TODAY The Evening Star is demanding a three-month moratorium on the controversial proposals to take victims of serious heart attacks out of Suffolk for their initial treatment.

TODAY The Evening Star is demanding a three-month moratorium on the controversial proposals to take victims of serious heart attacks out of Suffolk for their initial treatment.

The Strategic Health Authority is aiming to take everyone suffering from a serious heart attack to a specialist centre in Norwich, Papworth, or Basildon after June 1.

But the decision was taken in secret with no regard to the population living within a 40-minute radius of Ipswich Hospital - including Colchester nearly 750,000 people live within its catchment area.

The call is backed by Ipswich Conservative candidate Ben Gummer who has also been fighting hard to ensure that the people of south east Suffolk and north east Essex are not put at risk by having to take them on an ambulance trip of up to 165 minutes after they suffer a heart attack.

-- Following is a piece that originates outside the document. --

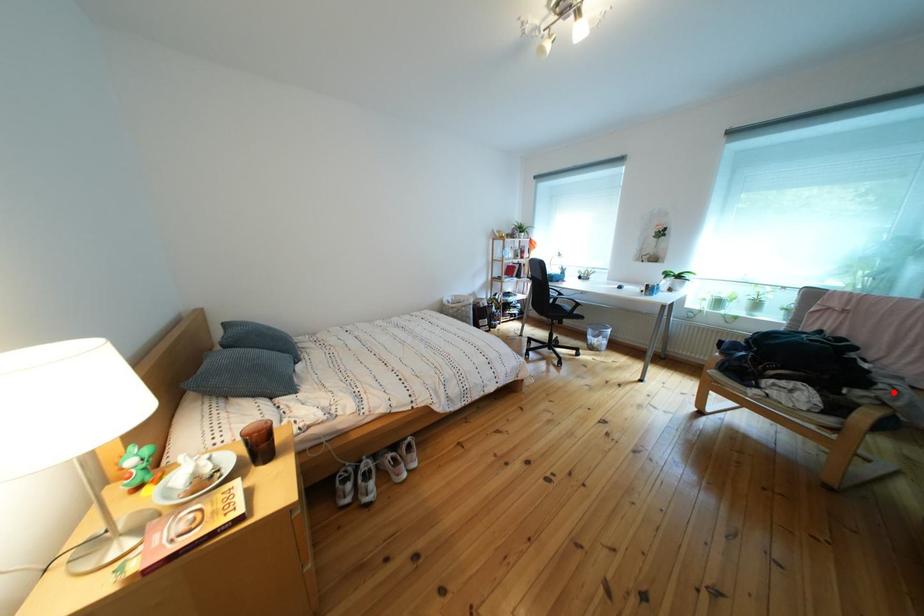
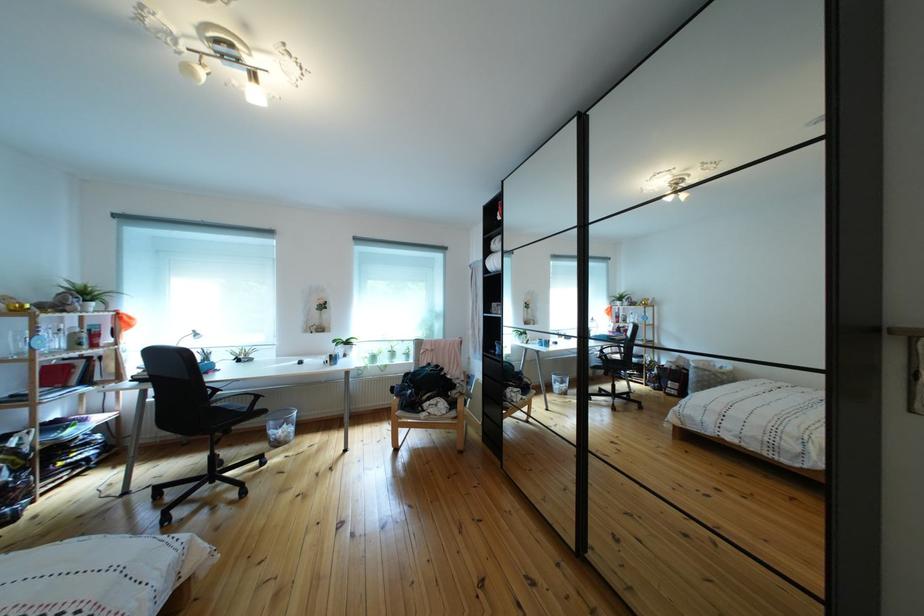
Question: I am providing you with two images of the same scene from different viewpoints. In image1, a red point is highlighted. Considering the same 3D point in image2, which of the following is correct?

Mr Gummer said it was vital that the Strategic Health Authority should allow Ipswich Hospital to continue to treat people having serious heart attacks while the decision was reviewed.

“The problem is that SHA has these strict boundaries. If you are injured at Manningtree you have to be taken to Colchester even if it is easier to take you to Ipswich.

“They cannot understand that by looking at an area combining both south Suffolk and north Essex they have a region with a population of 750,000.

“All they see is the county boundary running through the middle of it.”

Evening Star editor Nigel Pickover said it was vital the proposals to take all serious heart attack victims out of the county were suspended until there had been a full debate.

“We have to have a three-month moratorium on this dangerous and potentially-deadly decision.

“This decision is not sensible and has to be reviewed, especially given the huge population that lives in the region. And it has to be reviewed now - not after we've had to cover stories about people dying in an ambulance at Diss or Newmarket,” he said.